Tuve un acosador a los diecisiete años. Fue un verano largo, casi dos meses y medio. Fue una palabra. Nunca pasó nada grave, pero pasó algo extremadamente grave, algo extremadamente llamativo. Es decir. Pasó. Pasó que un tío me acosó durante casi tres meses cuando yo tenía diecisiete años.

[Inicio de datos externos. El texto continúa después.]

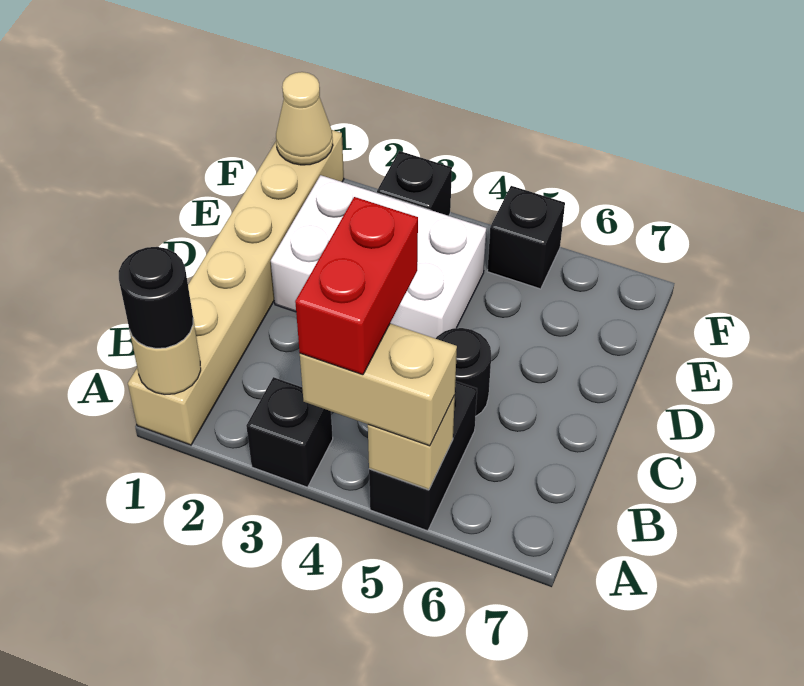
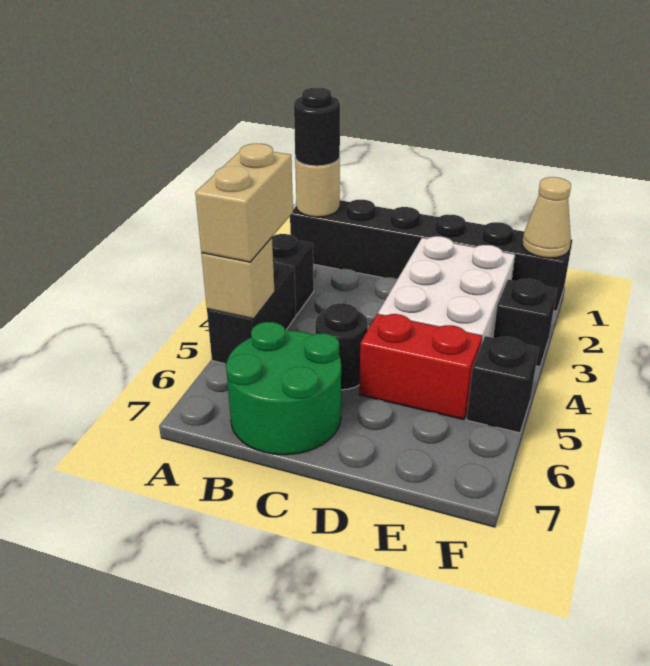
tan brick A1:F1 level 1 -> black brick A1:F1 level 1
red brick A4:B4 level 4 -> red brick D5:E5 level 1
black brick A5:B5 level 1 -> black brick A4:A5 level 1
none -> green round brick B6:C7 level 1

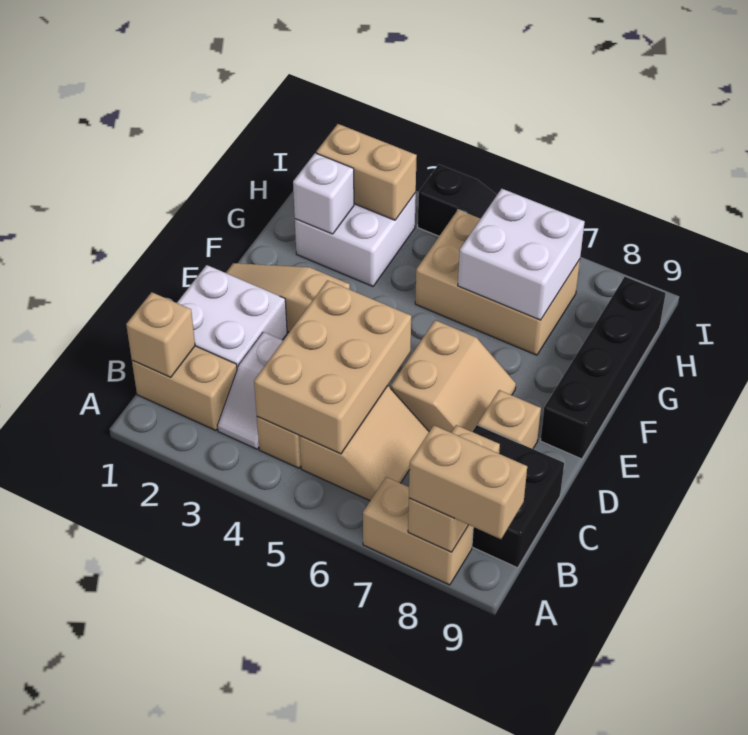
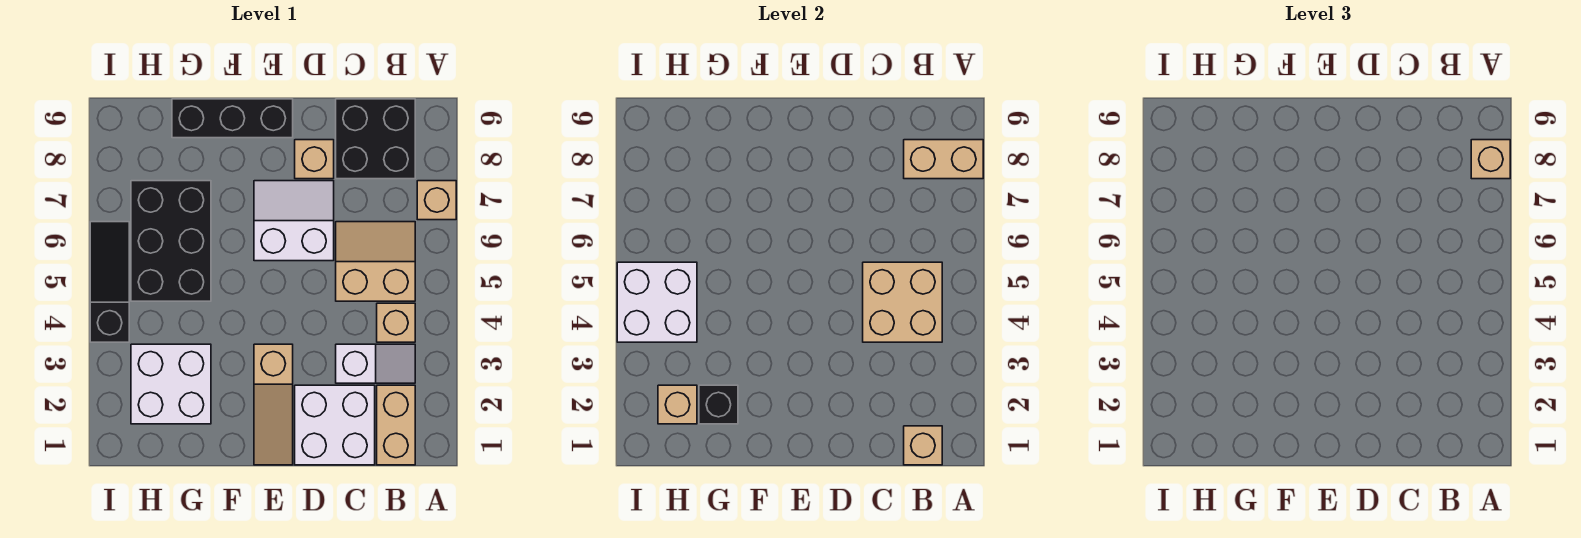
tan brick A7:A8 level 1 -> tan brick A7 level 1
tan brick A8:A9 level 3 -> tan brick A8 level 3
tan brick B4:D5 level 2 -> tan brick B4:C5 level 2
tan slope D6:E7 level 1 top 6 -> white slope D6:E7 level 1 top 6
black brick E9:H9 level 1 -> black brick E9:G9 level 1
white brick G2 level 2 -> black brick G2 level 2
tan brick G5:H7 level 1 -> black brick G5:H7 level 1
white brick G6:H7 level 2 -> white brick H4:I5 level 2
tan brick H2:H3 level 2 -> tan brick H2 level 2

Cada vez que llego a una ciudad nueva, me siento intimidada y tranquila al mismo tiempo. Huelo las calles, toco las hojas y veo las bicicletas cruzarse. Es difícil, o no, acostumbrarse a los espacios y las horas. Aquí anochece a las siete y las mañanas empiezan muy rápido, sin avisar. La gente come temprano y no te mira si llevas el pelo azul.
En mi barrio hay mucha población inmigrante, o eso me dicen a veces cuando comento dónde vivo. Yo también soy inmigrante, aunque tenga la piel muy blanca y hable un alemán aceptable. Pero no basta con eso, supongo. En mi barrio hay gente de fuera y gente de dentro. Es un barrio seguro. Cuando se hace de noche pasan pocos coches y hay farolas brillantes que no te dejan perderte. Hay edificios, pintadas, contenedores, escuelas y personas. Mi barrio es un barrio normal.
Mi cuerpo es un cuerpo normal, normativo o no. Un cuerpo que no me apetece cambiar ni esconder. Y últimamente me siento muy segura cuando camino por mi barrio de noche. Piso fuerte con las botas y pienso que el miedo no puede quitarme lo que yo no esté dispuesta a entregar. Mi cuerpo ocupa un espacio y significa, se dimensiona, camina y tampoco tiene miedo. Aquí la gente no te mira mucho, pero te dice la hora y grita Fahrrad! cuando está oscuro y es posible que no veas la bicicleta.
Hay algo lento y extraño en no tener miedo. Hay algo de rebeldía en no tener miedo.